The PPT indictment developed for the Barcelona Launch on July 7-8 identified four main Pillars and stages in the migration journey – which are also characterized as “sites with rights” and “sites without rights”. Furthermore, the agendas of Gender and Youth and Racism  are recognized as integral and cross-cutting in all stages of the migration journey:

  1. Root Causes and Forced Displacements and out-migration
    The forced displacement crisis is neither spontaneous nor circumstantial. It is linked to several structural causes that underpin the prevailing social and economic model; therefore, these causes (land grabs, loss of livelihoods, unemployment, continuing wars, irreversible destruction of the environment, climate change – generating hunger, impoverishment) need to be addressed at their core, otherwise the human tragedies that cause forced displacement will not be identified. Currently, the mechanisms used by capital to grab capital gains and maintain its profit rates escalate, extending to exploitation, expulsion by dispossession and necropolitics.
  1. Hazardous & Dangerous journeys of transit and closure of legal routes leading to mass deaths.
    The “non-law” spaces that are built on European borders allow, people badly wounded in barriers not to be assisted, and human beings in the desert to be abandoned. All this justified by the primacy of the territorial borders and sovereignty of Europe. These are areas where Europe can implement policies that are separate and far removed from human rights. They are “non-law” contexts where legal primacy is exercised by immigration control and where bilateral relations have more weight than international human rights conventions. The impact that these policies have on the violation of the rights of the people who move has increased in the last decade, and has had a significant impact on the right to life.
  1. Border regimes that are militarized and criminalized – and operate on exclusionary policy
    The creation of non-law spaces by externalising and militarising borders create no-rights zones. The construction of non-law spaces has been accompanied by the victimisation, criminalisation and reification of people on the move, which has formed part of the process of stripping them of their status as people. That is why neither they nor their families have recognised rights and the European states are thus exempt from responsibility for the violence that they exert against the victims and the survivors of the border war. Externalisation of borders being outsourced by the EU to Libya and other North Africa countries is creating mass detention centers with intolerable conditions which include torture and Mass deaths on the seas has been ‘normalised’.
  1. Fortress Europe – living and working conditions that are exclusionary and intensifying levels of racism, xenophobia and islamophobia eroding the possibility of integration.

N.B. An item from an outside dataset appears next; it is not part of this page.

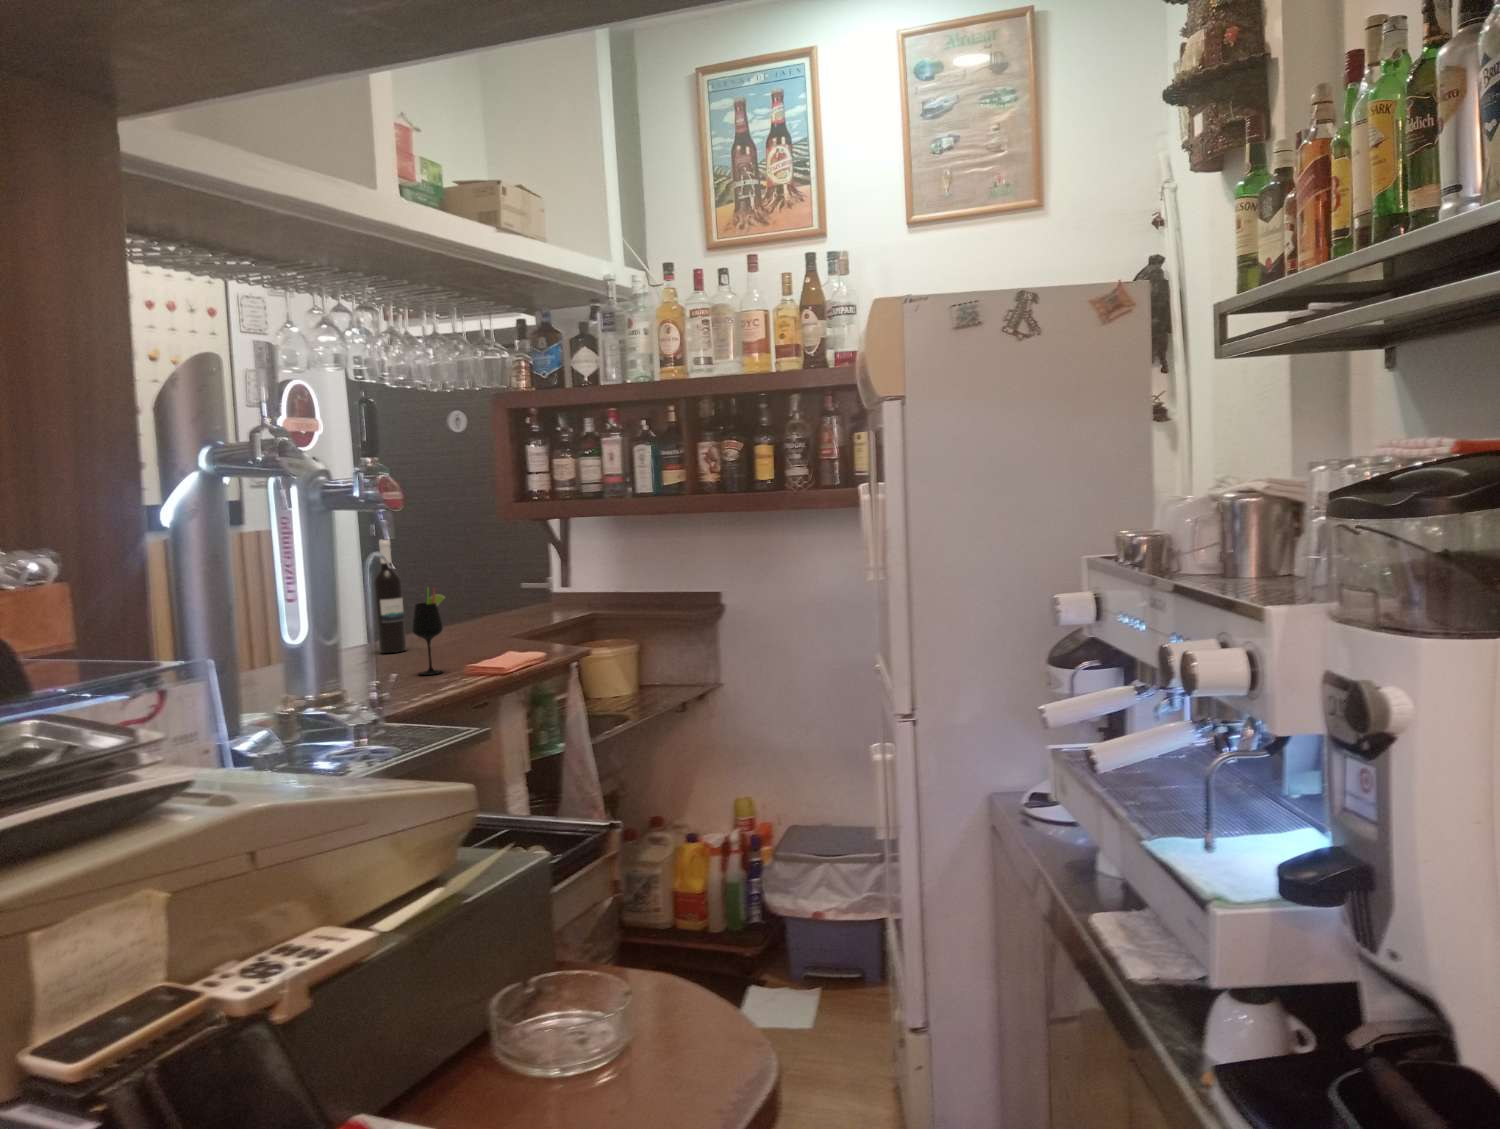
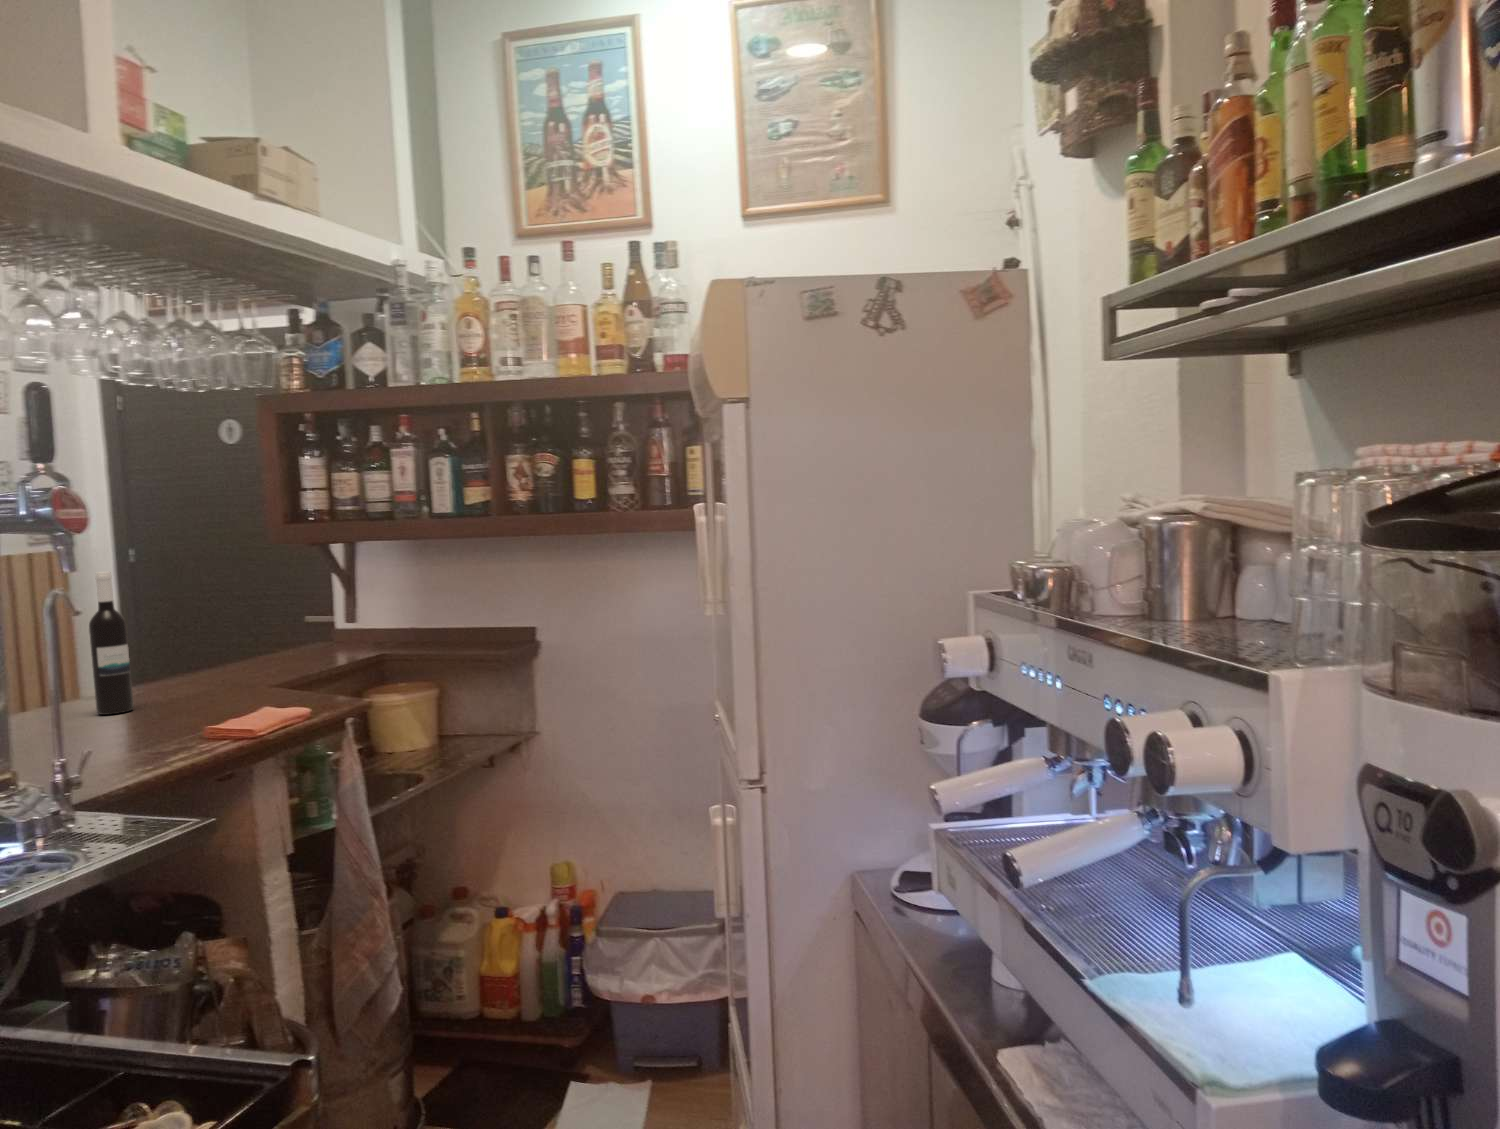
wine glass: present [413,588,445,675] -> none [130,633,175,746]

    The consequences of the global financial crisis and the pursuit of neoliberal austerity measures has led to a profound economic and political crisis in Europe. The EU is currently restructuring its economic and political system. Unemployment has reached record levels, especially in “peripheral” countries (Greece, Spain, Portugal, Ireland, Bulgaria, Romania and the Baltic States). There is an imbalance between the former Eastern European countries and those of Western Europe in terms of economic and social conditions. Explicit authoritarian and racist political parties are on the rise in several countries and their representatives hold seats in national parliaments and governments. This toxic mix of political and economic conditions has fuelled more overt racism, xenophobia and islamophobia It results in focusing the blame on migrants and refugees with some sections of European citizens seeing them as the cause of unemployment, insecurity and the pressure on public services, including schools, housing and health services.  Solidarity activities such as rescue at see or helping migrants and refugees to cross borders has been criminalised.

Moreover, migrant workers in several sectors (domestic work in the private household, care work, hotel and other service work, building work and agriculture work etc) are experiencing the daily conditions of combined precarious or undocumented migration status and precarious and extremely exploitative labour conditions.